Question

Medal to person who can help me.....
Use a graphical method to determine the approximate interval for which the second order Taylor polynomial for ln(1+x) at x=0 approximates ln(1+x) with an absolute error of no more than 0.04... I have no idea where to start. My book does a bad job at explaining series problems--especially this special case.

Answer 1

@jim_thompson5910

Answer 2

@timo86m

Answer 3

@ganeshie8

Answer 4

@Luigi0210

Answer 5

@dumbcow

Answer 6

Sorry, only in calc I.

Answer 7

Oh well. Thank you very much regardless.

Answer 8

First you have to find the second order taylor polynomial for ln(1+x) centered at x = 0

Answer 9

any ideas on how to do that?

Answer 10

well its derivative right? Well then that entails yo uto find derivative of ln(1+x) which is 1/1+x. Now second order, so find 2nd derivative so now its -(1+x)^-2. Right?

Answer 11

so far, so good

Answer 12

now how do you use those derivatives to find the taylor polynomial?

Answer 13

I'm pretty sure its plug in zero for x since that is what you are subsitituting for. Plus I use McLauren Series cause its centered at x=0..... So the taylor series would be....\[\ln(1+x)=1+-.5x\] Right?

Answer 14

Just for 2nd order thats why I went only to two right?

Answer 15

when you plug x = 0 into the first derivative, you get 1/(1+0) = 1/1 = 1

You divide this by 1! = 1 to get 1*1 = 1

Then you multiply that result by (x-0)^1 = x^1 = x

So the first term of this taylor polynomial is x

Answer 16

for the second derivative, you plug in x = 0 to get

-1/(1+x)^2 = -1/(1+0)^2 = -1

Then you divide this by 2! = 2*1 = 2 to get 1/2

and then you multiply by (x-0)^2 = x^2

The second term is (-1/2)x^2

Answer 17

So overall, the 2nd order taylor polynomial is x - (1/2)x^2

Answer 18

call that T(x), so T(x) = x - (1/2)x^2

Answer 19

I do not mean to insult you at all in any manner but are you sure?

Answer 20

yes, I'm sure

Answer 21

have a look at this page if you're not sure

http://tutorial.math.lamar.edu/Classes/CalcII/TaylorSeries.aspx

Answer 22

ok cool. now what?

Answer 23

f(x) is the original function, so f(x) = ln(1+x)
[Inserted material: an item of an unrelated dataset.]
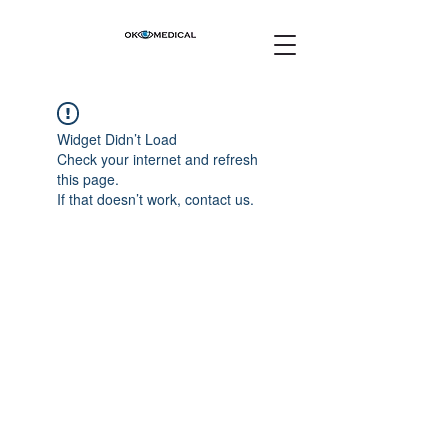
Widget Didn’t Load
Check your internet and refresh
this page.
If that doesn’t work, contact us.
the difference in the two functions is f(x) - T(x) = ln(1+x) - (x - (1/2)x^2) = ln(1+x) - x + (1/2)x^2

Answer 24

Why are we subtracting the Taylor polynomial by the function?

Answer 25

If T(x) perfectly matched up with f(x), then f(x) - T(x) would always be zero

but that's not the case. There's error. So that's why f(x) - T(x) is for the most part nonzero

Answer 26

we subtract to calculate the error E(x)

E(x) = |f(x) - T(x)|

and we have those absolute value bars in there to make sure the difference is always positive

Answer 27

oh ok so now the error is ln(1+x) + x + (1/2)x^2 ? Now do I substitute the .04 error in the equation? If so this makes sense haha

Answer 28

the error is E(x) = |f(x) - T(x)| which is the same as saying

E(x) = ln(1+x) + x + (1/2)x^2

we then plug in E(x) = 0.04 since we want the error to be 0.04. Solving for x will give you the values of x that make E(x) = 0.04 true

Answer 29

sorry I meant to say

E(x) = |ln(1+x) + x + (1/2)x^2|

Answer 30

How do we get the upper and lower limit? The answers given in the multiple choice consists of an inequality involving an upper and lower limit...?

Answer 31

tell me what you get when you solve |ln(1+x) + x + (1/2)x^2| = 0.04

Answer 32

you can do so graphically by plotting

y1 = |ln(1+x) + x + (1/2)x^2|
y2 = 0.04

Answer 33

or you can plot y1 = |ln(1+x) + x + (1/2)x^2|-0.04 and find the roots

Answer 34

Oh Ok I see. I understand now. Thank you veyr much. You just solve with one equaling 0.04 and the other -0.04 Am I correct? From there you have the limits. Cool Thank you!!!

Answer 35

well if you don't use absolute values, then yes, you'll use 0.04 and -0.04

Answer 36

it will turn out that everything between those two solutions will have the error smaller than 0.04

anything outside that interval will have E(x) > 0.04